Segundo o autor, como reacção ao racionalismo, a vida assumiu o lugar central nos vários domínios
humanos (filosofia, literatura, arte em geral) a partir do século XIX, introduzindo uma nova sensibilidade na
cultura europeia, de teor panteísta. Consequentemente, o desejo de alcançar o absoluto redundou numa
«fusão identificadora (…) acompanhada de uma dissolução da individualidade» (p.11), pois, numa análise
fenomenológica, no indivíduo concorre tudo aquilo que o limita: o espaço, o tempo e o conceito. Ora, é
precisamente na vida, comum a todos, que o indivíduo pode superar este limite. Porém, a abertura ao Todo,
que a própria vida implica, sem o indivíduo, corre o risco de redundar no nada. Este problema fora levantado
por Schopenhauer que, ao princípio de individuação contrapõe a Vontade, «que mais não é do que um outro
nome para a vida» (p.12). Schopenhauer marcaria a cultura moderna, concluindo que, perante este dilema,
afinal, a vida redunda na impessoalidade, na cegueira e no inconsciente.

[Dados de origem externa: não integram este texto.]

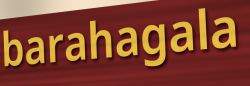
barahagalaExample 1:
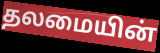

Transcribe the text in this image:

தலமையின்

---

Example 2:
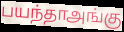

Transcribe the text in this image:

பயந்தாஅங்கு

É precisamente aqui que se joga o âmago da revelação cristã, no qual a Verdade se identifica com a
Vida: a revelação de Deus (Vida) brota do seu próprio ser (na Ipseidade de um Si originário). Deste modo, o
indivíduo vivente descobre-se gerado, a partir de Deus («Si originário»), como indivíduo único («Si
singular»), o que lhe garante e irredutibilidade da sua existência na carne e do seu poder: «A imanência da
vida em todo o vivente não lhe confere só a determinação fenomenológica originária e essencial de ser um
Si carnal, mas faz dele um «eu posso» efectivo e real» (p.14). E é este poder efectivo e real que constitui o
vivente verdadeiramente livre: liberdade entendida como posse de si, o que vai para além dos meros desejos
e da especulação metafísica. É a liberdade que nos é dada na criação, na geração, «geração na autogeração
da Vida absoluta daquilo que só vem a si na vinda nela e enquanto não cessa de vir em si» (p. 16).

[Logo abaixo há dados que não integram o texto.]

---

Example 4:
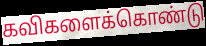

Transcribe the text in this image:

கவிகளைக்கொண்டு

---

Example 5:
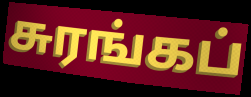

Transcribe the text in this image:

சுரங்கப்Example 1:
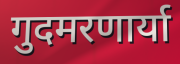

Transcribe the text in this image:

Em jeito de conclusão, podemos dizer que Michel Henry, nesta parte da obra Encarnação,
demonstra, por via fenomenológica, como o fundamento da vida humana está para além da própria vida que
o homem experimenta. No entanto, isso não significa um destino trágico, tal como lamentou Schopenhauer e
o romantismo, no século XIX. Por outro lado, dá-nos conta de como a fenomenologia da carne, por via da
imanência, revela-nos uma geração de vida que, sendo comum a todo o vivente na sua auto-geração da Vida
Absoluta, configura cada vivente como um si singular, isto é, uma existência única, que se descobre
realmente na posse de si, fundamento da liberdade. Por fim, pela fenomenologia da Encarnação, mostra-nos
como o Deus revelado em Jesus Cristo, o Verbo Encarnado, é o fundamento da esperança humana, cuja vida
não está destinada à diluição no nada, mas a uma plenitude original, na medida em que o indivíduo, na sua
qualidade individual, está destinado à plenitude em Deus.

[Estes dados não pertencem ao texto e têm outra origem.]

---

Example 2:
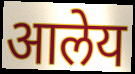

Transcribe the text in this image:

आलेय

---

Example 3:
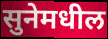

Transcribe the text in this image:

सुनेमधील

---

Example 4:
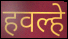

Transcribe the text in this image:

हवल्हे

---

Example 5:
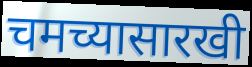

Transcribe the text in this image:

चमच्यासारखी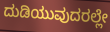
ದುಡಿಯುವುದರಲ್ಲೇ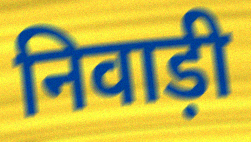
निवाड़ी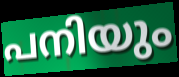
പനിയും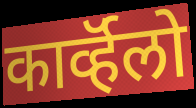
कार्व्हॅलो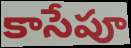
కాసేపూ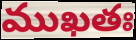
ముఖతః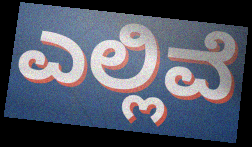
ಎಲ್ಲಿವೆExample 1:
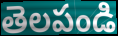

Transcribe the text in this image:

తెలపండి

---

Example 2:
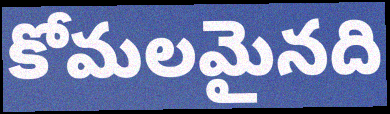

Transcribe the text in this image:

కోమలమైనది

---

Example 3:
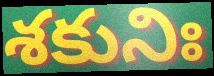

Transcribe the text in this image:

శకునిః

Ora, quanto a nós, esta pequena, mas densa, reflexão afigura-se-nos original do ponto de vista
teológico e, especificamente, escatológico, por dois motivos. Em primeiro lugar, salvaguarda a singularidade
de toda e cada vida humana, através da fenomenologia da carne, entendida não em sentido biológico, mas
biógeno. Isto faz com que a reflexão acerca do final dos tempos não reduza a plenitude da salvação a uma
diluição de ‘alminhas’ despersonalizadas. Em segundo lugar, destaca o alcance vital da revelação cristã,
muitas vezes reduzida a mera doutrina. Por isso, fica claro que, antes da doutrina, há a experiência do
encontro com o Verbo Encarnado, que nos gera e regenera para uma vida nova. Esta nova geração não
pressupõe uma alienação, mas antes uma radical actualização da vida recebida na criação.
Consequentemente, a esperança cristã, fundada na fé e alicerçada na caridade, só pode assentar radicalmente
numa carne e num pathos, que é como quem diz: na vida vivida ou padecida.